Et comme le projet qu’il sort de son chapeau pour les téléspectateurs noctambules de France 3 est déjà bien ficelé, François Hollande présente déjà la «nouvelle stratégie» qu’ «il faut inventer» (il n’y a plus qu’à signer!): «L’invention de cette stratégie , affirme-t-il, c’est un grand Parti socialiste qui couvre tout l’espace qui va de la gauche, sans aller jusqu’à l’extrême gauche, jusqu’au centre-gauche ou au centre.» Pas question, précise-t-il, de «sous-traiter, ni à une gauche radicale qui n’existe plus, ni à un centre qui, lui, existe (sic). On va prendre tout l’espace» . A le croire, «constituer ce grand parti» constitue même «l’enjeu des prochaines élections – élections législatives, élection présidentielle de 2012» . C’est dire s’il voit loin…

C’est alors que le chercheur Marc Lazar, l’interroge sur le nom de ce PS élargi. Ce «grand parti pourrait-il s’appeler « Parti de gauche »?» Réponse de M. Hollande: «Pourquoi pas? Ça ne troublerait pas de s’appeler « la Gauche », c’est même plutôt un honneur.» Mais écoutez plutôt… «Au-delà du nom, la perspective c’est celle-là» , explique-t-il.
### JOLI LAPSUS
Le 2 septembre, changement de ton. Nous sommes à La Rochelle. François Hollande, qui s’adresse à des militants socialistes et non plus à «Mme Kouchner», a décidé de se payer les soi-disant rénovateurs (des jeunes ambitieux qui lorgnent son poste) et leurs «idées en vogue» . Avec son inimitable talent de chansonnier, le voilà qui ridiculise l’idée de «changer le nom du Parti socialiste. Comme si c’était la faute du nom» (rires dans la salle qui comprend NON). Cette proposition n’est pas nouvelle, rappelle-t-il, citant une réflexion de François Mitterrand de 1993 quand cette idée courrait déjà: «Faites à votre guise, disait-il, mais réfléchissez bien. Cela fait 100 ans que l’on se bat pour imposer la marque…» Mais tendez bien l’oreille avant de passer à la suite.

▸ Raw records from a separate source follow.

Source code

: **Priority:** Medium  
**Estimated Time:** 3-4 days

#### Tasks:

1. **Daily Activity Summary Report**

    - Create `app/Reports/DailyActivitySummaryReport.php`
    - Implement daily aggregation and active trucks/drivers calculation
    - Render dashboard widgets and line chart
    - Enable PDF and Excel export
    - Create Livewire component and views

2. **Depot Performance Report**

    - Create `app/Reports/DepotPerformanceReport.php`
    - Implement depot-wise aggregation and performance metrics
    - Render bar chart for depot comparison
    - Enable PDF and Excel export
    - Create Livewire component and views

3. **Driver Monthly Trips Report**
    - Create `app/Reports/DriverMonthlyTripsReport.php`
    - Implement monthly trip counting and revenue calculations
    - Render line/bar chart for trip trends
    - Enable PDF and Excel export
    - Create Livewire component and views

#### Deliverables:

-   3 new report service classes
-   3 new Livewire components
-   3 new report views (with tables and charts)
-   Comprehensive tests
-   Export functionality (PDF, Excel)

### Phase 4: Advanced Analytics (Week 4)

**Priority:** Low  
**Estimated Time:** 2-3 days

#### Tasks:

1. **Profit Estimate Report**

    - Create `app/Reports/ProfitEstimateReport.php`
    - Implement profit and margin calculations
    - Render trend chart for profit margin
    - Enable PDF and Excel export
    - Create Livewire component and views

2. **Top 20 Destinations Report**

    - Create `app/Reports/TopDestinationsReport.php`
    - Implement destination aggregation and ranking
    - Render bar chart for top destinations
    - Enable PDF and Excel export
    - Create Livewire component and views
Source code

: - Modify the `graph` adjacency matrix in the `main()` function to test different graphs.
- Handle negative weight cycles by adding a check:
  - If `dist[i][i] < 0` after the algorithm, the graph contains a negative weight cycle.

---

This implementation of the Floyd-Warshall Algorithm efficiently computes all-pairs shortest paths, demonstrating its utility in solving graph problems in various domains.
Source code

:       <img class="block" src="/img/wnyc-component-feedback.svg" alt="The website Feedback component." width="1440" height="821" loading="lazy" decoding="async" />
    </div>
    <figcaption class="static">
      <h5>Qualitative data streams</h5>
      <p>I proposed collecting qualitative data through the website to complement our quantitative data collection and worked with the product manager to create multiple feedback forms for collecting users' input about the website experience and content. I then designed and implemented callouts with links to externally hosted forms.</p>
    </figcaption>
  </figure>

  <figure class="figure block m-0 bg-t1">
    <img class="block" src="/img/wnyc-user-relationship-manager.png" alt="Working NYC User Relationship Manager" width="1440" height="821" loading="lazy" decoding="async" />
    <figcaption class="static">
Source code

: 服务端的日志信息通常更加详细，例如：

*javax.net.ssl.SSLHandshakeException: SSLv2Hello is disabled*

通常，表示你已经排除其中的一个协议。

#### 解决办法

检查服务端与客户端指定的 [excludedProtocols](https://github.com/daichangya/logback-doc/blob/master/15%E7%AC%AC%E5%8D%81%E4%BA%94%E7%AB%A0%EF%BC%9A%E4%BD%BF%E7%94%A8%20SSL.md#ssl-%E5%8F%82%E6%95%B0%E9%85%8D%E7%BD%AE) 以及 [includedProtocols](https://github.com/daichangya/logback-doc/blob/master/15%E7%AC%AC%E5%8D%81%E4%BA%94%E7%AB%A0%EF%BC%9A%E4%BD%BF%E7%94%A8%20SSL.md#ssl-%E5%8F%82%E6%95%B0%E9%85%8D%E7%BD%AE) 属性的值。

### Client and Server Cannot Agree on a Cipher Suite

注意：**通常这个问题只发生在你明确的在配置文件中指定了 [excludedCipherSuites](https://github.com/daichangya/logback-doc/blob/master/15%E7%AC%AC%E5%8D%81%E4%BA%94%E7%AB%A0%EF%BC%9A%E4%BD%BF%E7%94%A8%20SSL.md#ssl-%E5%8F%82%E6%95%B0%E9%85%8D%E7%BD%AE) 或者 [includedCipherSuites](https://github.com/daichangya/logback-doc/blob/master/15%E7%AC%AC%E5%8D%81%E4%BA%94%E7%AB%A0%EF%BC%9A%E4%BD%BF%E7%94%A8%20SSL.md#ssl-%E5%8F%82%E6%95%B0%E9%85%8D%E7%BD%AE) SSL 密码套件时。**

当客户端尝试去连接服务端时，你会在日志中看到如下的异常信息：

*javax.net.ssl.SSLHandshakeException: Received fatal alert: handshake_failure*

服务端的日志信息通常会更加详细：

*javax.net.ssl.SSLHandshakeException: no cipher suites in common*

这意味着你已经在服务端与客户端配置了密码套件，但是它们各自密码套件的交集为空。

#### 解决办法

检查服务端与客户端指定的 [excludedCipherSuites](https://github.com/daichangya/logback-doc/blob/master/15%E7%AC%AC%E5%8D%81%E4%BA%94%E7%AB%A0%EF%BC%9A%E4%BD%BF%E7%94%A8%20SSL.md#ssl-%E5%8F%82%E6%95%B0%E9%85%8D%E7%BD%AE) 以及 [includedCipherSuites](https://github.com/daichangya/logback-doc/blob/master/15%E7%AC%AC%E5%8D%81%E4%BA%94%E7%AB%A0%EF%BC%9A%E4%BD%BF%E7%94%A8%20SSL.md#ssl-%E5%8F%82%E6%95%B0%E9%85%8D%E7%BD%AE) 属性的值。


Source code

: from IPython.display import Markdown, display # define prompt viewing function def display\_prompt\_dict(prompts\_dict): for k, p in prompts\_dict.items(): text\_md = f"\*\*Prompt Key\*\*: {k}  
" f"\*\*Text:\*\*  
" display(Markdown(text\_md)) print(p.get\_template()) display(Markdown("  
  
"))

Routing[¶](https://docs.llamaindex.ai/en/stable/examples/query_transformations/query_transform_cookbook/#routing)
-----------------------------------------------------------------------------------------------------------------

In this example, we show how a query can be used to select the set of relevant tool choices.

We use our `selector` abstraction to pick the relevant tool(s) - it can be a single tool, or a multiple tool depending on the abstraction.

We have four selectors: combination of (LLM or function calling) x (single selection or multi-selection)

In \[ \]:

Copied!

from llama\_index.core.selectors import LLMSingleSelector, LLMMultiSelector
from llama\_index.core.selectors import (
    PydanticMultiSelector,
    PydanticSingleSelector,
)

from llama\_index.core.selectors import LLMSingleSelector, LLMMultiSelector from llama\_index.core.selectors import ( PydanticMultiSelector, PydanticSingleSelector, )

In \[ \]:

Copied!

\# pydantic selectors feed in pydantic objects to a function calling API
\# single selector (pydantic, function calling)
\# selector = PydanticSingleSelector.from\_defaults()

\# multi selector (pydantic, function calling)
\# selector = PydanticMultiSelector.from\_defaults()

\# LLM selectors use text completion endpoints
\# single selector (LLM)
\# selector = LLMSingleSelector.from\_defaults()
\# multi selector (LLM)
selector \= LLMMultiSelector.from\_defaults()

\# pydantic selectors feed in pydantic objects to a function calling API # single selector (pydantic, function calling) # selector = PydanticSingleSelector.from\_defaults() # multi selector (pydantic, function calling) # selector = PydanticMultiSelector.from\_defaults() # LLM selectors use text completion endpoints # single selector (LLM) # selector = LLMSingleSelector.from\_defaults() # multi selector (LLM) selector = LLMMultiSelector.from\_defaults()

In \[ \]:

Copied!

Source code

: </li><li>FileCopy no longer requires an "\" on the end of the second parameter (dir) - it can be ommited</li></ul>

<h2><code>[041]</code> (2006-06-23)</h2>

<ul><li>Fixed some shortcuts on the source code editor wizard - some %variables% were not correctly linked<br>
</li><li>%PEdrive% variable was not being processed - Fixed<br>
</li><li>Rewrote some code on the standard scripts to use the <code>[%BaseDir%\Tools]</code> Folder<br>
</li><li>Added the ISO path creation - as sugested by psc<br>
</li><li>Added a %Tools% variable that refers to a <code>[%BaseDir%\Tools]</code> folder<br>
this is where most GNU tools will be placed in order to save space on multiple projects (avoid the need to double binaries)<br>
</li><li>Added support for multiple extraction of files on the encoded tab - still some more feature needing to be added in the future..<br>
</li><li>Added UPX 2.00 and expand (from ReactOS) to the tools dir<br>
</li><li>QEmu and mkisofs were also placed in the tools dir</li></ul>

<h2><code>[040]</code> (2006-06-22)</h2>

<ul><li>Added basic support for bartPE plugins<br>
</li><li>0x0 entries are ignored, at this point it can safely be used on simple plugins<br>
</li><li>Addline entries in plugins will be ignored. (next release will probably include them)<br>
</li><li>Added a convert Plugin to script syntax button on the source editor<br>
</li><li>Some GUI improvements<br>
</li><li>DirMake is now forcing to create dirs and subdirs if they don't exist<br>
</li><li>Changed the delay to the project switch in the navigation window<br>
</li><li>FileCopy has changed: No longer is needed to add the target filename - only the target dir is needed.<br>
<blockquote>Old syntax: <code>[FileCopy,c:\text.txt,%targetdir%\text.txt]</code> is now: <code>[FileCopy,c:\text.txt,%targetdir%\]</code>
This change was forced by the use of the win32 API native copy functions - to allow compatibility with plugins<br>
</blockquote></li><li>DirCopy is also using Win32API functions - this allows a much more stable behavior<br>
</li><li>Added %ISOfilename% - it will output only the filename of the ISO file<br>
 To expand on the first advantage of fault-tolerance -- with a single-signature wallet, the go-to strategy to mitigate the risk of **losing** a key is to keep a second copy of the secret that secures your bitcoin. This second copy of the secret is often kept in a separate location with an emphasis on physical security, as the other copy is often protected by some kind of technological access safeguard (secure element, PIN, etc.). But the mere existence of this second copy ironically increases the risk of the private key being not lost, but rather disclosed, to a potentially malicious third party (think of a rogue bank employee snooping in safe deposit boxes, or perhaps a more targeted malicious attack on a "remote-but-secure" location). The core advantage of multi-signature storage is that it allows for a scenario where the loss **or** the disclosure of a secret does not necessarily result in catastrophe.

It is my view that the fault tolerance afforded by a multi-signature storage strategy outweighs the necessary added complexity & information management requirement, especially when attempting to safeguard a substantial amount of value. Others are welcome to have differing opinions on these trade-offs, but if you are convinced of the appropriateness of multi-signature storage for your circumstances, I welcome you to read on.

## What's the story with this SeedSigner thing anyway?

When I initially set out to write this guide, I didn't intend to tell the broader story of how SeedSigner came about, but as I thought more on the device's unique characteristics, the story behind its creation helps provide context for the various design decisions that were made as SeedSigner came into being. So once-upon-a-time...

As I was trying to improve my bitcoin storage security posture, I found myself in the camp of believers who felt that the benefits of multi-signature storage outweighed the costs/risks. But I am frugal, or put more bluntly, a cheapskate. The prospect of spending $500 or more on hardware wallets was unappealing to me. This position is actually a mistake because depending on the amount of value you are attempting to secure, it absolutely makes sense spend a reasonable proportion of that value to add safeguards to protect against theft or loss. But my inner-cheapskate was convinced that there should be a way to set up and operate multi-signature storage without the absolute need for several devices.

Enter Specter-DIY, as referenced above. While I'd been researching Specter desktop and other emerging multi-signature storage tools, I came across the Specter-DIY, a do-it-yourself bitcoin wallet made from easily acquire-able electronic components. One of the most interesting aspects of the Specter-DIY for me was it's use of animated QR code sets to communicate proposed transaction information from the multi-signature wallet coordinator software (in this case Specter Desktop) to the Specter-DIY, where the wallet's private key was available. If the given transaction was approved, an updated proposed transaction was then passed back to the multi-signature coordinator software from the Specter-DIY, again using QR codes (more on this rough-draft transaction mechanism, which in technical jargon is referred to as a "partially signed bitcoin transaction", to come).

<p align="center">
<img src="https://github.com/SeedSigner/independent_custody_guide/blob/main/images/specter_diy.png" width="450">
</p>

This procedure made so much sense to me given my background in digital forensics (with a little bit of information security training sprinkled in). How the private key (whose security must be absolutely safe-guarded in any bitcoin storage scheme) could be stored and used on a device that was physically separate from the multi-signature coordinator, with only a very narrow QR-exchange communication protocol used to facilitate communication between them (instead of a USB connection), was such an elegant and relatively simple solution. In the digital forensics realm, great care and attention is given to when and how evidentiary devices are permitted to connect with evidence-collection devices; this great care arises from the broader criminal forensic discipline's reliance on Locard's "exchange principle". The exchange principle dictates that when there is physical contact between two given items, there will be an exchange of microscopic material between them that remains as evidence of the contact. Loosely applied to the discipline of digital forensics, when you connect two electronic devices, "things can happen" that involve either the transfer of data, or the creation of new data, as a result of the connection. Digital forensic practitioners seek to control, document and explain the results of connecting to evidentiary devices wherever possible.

Vous avez entendu: «Si vous la laissez tomber, il y en a bien un qui se ramassera… pour la reprendre.» Joli lapsus puisque la version écrite du discours était: «Si vous la laissez tomber, il y en aura bien un qui se baissera pour la ramasser.» Mais probablement peu convaincu par la phrase suivante de son texte ( «Quand on a le flambeau du Parti socialiste, non seulement on le garde, mais on le porte!» ), non conforme avec la perspective indiquée plus haut, François Hollande aurait-il laissé parler son inconscient? On ne tranchera pas ici la question, il y faudrait trop de temps.

On se bornera à constater qu’un tel changement de pieds est assez savoureux de la part d’un homme qui explique dans le même discours de La Rochelle que la défaite électorale de son parti est due notamment à un «défaut de clarté» des socialistes. Et que, somme toute, le député maire de Tulle s’inscrit dans une tradition politique bien française puisque le premier Dictionnaire des girouettes date de… 1815.